My main concern is race-condition here. If another standby received more wals from the master than the one in sync priority, you'll have to rebuild or rewind it. No concern about transactions though, obviously. You would have to deal with this, but I feel like you are ready for this. So let's move on.
Next, the master scores are distributed to standbies from the current pgsql master during its recurring "monitor" action. If you want to set the highest score to the standby in sync with the better priority whatever its lag, should a failover happen, you will have to recheck the status among the cluster because the standbies priority/sync might have change in the meantime between the last monitor action on the master and the failure on the master. In short: we'll probably not be able to shortcut the election process.
If we want to pay attention to the priority/status during a failover when the synchronous replication is setup, we will have to be able to find exactly what standby had the best priority and was in sync after the master disappeared. That means standbies would have to compare their last known status instead of their last received LSN/location.
Right now, I'm not sure if this is possible with existing stats in core. We might have to implement an extension to report this from standbys. And even if we consider this option, not sure the information is available on standby side thought :/
Discussion around this issue is appreciated, do not hesitate if you have some more tech ideas about this. Moreover, if you have some time to dig how we could gather last known status from the standbies themselve with precision, do not hesitate to share your information here. I might be able to find some limited time next week to experiment a little thought.
PAF Version: 2.2.0-2, 3 node cluster, sync commit, fixed priority
First I've implemented sync commit with the intention that I reduce or eliminate data loss on master failover to standby.
I implemented a fixed priority for my standbys (pghost1, pghost2, pghost3) thinking that would make things a bit more reliable on failover so that 1 standby would always be the most current and become the master and the 2nd standby could then immediately catch up and become the new standby as soon as it re-connected to the new master. IOW, a failover would lead to only a few seconds where the cluster did not have a functional standby. That is pretty much the case from my testing so far with PAF and sync commit and its almost a thing of beauty. Not to digress too far on this, but I'm pretty sure that its conceptually feasible to have this same behavior without prioritized commit; I'm just trying things to see what actually works and so far, this seems to be behaving better than just sync commit and letting postgres pick which standby to write to arbitrarily.
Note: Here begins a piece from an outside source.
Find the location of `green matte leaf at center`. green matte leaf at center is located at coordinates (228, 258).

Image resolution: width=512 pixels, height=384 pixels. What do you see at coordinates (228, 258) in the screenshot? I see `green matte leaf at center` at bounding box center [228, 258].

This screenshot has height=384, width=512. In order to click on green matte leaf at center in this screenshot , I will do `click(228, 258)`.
I really think it all comes down to how PAF picks the standby and the timing of that decision (yeah I know distributed decisions are hard because facts change).
However, I've noticed something in the logging that concerns me. Turns out this happens with or without sync commit. PAF is apparently adjusting resource scores just based on lag.
Below master is pghost1
It's not yet clear to me PAF is compatible with prioritized sync write, without avoidable data loss (e.g. it picking a server that has lower lag but is in fact farther behind). It seems to me, if I want to optimize to minimize data loss, the score should be based on replication state (pg_last_xlog_receive_location?). Please advise. I'm not certain I am right about this but mostly reacting the log messages above and of course my desire to minimize data loss on failover.